Time series data is composed of a sequence of values over time. Usually, each point is a pair of two items: the moment in which the metric was measured and the value of that metric then. Once plotted, a time series shows how that value has behaved over time up until the last data point. Time series data is a record, not a forecast. However, the time series data contains information that can help predict what can be expected in the future. In the telecom industry, key performance indicators (KPIs) which are best suited for analysis as time series data are the ones that are time-oriented and repeatedly sampled.

Anomaly detection is a data mining and analytics process that identifies data points that deviate from a dataset’s normal behavior.
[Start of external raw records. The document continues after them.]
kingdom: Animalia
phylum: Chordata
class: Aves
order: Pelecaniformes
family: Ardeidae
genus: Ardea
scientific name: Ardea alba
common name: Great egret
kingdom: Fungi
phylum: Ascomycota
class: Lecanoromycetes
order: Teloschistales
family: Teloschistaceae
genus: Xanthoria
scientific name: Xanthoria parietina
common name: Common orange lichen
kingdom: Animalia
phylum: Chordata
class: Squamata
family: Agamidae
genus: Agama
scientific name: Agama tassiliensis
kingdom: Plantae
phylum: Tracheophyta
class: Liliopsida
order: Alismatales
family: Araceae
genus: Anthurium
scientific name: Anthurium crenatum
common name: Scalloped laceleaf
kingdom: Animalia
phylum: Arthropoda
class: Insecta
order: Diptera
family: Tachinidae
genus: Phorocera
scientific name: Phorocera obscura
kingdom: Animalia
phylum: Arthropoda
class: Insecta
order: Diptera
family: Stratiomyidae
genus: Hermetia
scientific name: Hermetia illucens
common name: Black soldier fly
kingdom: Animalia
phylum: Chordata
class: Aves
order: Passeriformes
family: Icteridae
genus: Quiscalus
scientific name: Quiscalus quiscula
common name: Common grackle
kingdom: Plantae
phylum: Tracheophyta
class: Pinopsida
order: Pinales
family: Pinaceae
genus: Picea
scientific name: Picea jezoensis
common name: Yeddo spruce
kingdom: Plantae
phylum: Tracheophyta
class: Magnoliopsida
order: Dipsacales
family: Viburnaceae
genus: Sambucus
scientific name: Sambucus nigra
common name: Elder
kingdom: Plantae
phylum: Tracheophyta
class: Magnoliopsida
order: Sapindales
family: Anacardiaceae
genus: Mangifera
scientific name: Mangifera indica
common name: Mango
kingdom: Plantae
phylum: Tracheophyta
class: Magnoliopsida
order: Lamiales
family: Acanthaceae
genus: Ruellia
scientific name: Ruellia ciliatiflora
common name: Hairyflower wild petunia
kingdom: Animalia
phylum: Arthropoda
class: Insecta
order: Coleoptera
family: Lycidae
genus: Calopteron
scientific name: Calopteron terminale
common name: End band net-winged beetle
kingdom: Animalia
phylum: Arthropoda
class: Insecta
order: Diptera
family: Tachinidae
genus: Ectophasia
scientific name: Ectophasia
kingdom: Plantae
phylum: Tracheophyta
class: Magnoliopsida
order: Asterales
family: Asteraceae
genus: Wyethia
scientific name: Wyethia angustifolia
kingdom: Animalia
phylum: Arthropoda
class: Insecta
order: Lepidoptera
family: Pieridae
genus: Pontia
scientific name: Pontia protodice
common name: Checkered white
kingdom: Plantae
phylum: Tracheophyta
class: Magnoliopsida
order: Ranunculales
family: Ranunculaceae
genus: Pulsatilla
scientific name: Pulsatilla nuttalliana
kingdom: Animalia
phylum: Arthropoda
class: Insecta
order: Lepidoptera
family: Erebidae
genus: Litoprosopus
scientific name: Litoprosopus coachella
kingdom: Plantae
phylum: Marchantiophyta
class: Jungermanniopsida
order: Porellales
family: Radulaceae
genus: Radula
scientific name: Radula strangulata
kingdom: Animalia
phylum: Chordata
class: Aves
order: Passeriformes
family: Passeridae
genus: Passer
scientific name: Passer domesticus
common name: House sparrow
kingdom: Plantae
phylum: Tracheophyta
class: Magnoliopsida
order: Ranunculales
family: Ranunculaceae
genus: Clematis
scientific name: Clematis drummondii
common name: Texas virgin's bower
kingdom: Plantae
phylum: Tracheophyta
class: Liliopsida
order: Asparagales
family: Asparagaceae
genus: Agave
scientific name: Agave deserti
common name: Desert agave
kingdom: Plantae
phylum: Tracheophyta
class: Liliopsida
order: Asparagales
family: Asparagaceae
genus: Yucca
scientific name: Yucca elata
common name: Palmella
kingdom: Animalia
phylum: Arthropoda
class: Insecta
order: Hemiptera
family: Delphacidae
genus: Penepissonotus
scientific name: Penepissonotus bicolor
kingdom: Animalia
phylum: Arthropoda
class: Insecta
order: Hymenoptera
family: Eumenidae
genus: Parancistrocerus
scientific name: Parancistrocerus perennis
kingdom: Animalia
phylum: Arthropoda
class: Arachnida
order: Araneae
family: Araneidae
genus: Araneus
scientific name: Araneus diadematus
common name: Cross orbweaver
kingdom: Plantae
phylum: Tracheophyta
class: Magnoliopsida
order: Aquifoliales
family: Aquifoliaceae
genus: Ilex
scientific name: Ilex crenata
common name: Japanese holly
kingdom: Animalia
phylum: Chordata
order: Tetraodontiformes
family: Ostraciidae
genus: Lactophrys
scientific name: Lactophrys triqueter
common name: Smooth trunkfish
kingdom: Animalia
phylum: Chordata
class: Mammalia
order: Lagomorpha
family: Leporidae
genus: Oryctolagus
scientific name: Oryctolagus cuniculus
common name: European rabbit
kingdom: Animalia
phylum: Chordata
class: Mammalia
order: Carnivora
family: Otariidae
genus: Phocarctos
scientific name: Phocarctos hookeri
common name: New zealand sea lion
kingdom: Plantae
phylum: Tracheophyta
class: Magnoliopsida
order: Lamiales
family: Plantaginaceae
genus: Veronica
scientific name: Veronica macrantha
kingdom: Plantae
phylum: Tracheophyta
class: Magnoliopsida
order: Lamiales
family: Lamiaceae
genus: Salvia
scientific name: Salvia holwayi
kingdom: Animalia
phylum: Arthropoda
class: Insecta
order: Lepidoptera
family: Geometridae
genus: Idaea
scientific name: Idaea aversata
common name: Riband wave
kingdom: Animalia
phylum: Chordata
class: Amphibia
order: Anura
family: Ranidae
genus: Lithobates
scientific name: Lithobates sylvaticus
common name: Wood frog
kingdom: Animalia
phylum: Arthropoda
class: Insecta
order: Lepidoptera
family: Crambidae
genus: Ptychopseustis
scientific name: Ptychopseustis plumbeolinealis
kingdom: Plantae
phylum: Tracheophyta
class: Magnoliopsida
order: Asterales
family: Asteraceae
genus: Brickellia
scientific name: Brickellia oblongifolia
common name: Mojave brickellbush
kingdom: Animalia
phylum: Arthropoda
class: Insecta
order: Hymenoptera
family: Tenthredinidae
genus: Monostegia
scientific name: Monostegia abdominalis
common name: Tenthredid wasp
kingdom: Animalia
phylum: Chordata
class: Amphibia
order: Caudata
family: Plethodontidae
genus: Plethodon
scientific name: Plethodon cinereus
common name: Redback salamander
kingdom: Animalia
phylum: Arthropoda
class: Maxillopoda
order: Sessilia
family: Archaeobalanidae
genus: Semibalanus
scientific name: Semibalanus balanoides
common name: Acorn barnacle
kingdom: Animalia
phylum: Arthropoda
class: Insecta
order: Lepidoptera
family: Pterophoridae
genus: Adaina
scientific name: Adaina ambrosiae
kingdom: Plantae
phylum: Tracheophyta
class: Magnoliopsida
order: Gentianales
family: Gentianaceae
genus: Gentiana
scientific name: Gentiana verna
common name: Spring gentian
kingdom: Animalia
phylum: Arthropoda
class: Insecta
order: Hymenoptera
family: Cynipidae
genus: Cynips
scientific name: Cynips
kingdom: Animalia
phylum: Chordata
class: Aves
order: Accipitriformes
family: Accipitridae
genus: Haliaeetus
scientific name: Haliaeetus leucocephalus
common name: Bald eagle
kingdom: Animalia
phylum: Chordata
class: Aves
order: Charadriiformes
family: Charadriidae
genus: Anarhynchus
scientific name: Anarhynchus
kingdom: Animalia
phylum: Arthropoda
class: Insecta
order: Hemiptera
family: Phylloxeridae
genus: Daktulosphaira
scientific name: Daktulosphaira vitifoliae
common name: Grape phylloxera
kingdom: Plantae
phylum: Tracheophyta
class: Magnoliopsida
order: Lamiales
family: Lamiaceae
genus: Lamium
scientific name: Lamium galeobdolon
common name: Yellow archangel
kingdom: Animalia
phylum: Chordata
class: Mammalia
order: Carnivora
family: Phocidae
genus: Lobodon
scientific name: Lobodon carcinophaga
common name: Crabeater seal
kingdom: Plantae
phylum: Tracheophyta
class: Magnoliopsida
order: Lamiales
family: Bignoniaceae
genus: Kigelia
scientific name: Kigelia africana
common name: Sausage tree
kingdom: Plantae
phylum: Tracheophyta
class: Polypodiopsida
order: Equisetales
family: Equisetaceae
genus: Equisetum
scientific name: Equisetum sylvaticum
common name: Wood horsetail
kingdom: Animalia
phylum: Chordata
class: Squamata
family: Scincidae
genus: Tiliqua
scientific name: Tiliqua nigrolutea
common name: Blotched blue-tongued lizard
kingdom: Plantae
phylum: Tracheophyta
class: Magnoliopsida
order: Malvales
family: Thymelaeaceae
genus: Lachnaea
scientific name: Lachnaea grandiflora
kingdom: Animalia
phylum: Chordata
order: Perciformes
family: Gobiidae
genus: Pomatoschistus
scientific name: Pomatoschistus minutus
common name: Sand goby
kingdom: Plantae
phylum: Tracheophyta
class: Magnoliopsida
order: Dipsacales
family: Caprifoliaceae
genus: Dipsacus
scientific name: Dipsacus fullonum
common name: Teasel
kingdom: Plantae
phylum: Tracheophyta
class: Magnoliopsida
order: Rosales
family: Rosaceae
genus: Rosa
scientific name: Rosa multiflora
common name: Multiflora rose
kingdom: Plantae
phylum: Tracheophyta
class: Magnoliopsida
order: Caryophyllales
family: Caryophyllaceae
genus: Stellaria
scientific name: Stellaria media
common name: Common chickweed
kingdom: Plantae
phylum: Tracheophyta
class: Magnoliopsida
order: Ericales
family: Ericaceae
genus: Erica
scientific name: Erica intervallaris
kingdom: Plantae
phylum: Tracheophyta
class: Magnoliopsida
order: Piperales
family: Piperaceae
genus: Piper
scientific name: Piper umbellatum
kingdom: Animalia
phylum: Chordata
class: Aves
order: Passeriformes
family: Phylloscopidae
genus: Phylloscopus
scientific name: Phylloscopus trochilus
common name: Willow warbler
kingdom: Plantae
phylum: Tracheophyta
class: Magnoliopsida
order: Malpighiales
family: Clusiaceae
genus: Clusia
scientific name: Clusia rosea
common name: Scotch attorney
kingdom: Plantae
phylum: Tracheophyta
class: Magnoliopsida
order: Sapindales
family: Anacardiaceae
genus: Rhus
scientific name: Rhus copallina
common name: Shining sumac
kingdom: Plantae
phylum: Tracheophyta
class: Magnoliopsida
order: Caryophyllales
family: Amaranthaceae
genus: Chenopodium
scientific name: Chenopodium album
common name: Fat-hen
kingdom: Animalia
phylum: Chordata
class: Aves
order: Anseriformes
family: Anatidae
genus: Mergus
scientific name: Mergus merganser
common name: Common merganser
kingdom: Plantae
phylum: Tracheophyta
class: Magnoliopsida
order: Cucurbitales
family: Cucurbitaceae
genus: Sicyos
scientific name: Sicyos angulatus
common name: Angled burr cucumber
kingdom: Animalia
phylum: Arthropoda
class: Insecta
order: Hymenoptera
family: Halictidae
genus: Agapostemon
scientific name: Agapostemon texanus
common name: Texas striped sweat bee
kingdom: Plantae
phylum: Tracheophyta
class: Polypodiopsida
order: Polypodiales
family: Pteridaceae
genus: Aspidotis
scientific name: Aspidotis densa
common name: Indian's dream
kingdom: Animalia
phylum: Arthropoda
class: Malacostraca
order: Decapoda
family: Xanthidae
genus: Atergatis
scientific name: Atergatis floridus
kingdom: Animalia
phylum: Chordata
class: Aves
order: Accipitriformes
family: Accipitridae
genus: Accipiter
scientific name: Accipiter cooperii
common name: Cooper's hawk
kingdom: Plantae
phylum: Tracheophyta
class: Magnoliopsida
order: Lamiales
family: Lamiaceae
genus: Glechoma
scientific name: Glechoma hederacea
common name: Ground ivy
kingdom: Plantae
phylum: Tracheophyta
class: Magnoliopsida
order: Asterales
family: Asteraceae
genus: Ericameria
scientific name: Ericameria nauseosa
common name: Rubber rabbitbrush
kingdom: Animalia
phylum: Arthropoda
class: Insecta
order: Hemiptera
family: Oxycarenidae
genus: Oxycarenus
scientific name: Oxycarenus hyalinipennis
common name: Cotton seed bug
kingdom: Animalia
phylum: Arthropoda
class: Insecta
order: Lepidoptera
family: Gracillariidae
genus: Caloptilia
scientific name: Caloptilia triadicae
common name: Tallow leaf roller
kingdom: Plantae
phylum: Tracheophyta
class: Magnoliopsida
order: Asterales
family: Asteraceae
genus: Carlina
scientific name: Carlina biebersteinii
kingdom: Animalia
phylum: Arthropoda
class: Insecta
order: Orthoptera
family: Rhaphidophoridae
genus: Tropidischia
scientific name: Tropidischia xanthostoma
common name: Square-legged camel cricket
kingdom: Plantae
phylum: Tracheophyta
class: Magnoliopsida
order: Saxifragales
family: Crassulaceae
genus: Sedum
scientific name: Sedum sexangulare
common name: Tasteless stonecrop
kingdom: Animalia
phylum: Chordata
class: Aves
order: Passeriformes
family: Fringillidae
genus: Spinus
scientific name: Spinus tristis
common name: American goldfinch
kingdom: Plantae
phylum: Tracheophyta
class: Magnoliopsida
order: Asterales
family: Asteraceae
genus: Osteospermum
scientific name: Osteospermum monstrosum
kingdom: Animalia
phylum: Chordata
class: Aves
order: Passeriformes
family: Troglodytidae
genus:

Within datasets are patterns that represent standard behavior. An unexpected change within these data patterns, or an event that does not conform to the expected data pattern, is considered an anomaly. Machine learning is progressively being used to automate anomaly detection. In the telecom industry, detecting an anomaly can indicate critical issues and save hours of manual work to proactively ensure the customers’ experience.

Artificial intelligence is the simulation of human intelligence processes by machines. Specific applications of AI include natural language processing, speech recognition, and machine vision. In the telecom industry, AI proactively improves the customer experience and ensures network performance by analyzing massive amounts of data to identify potential problems before they occur, enabling telecom operators to fix the issues and prevent outages.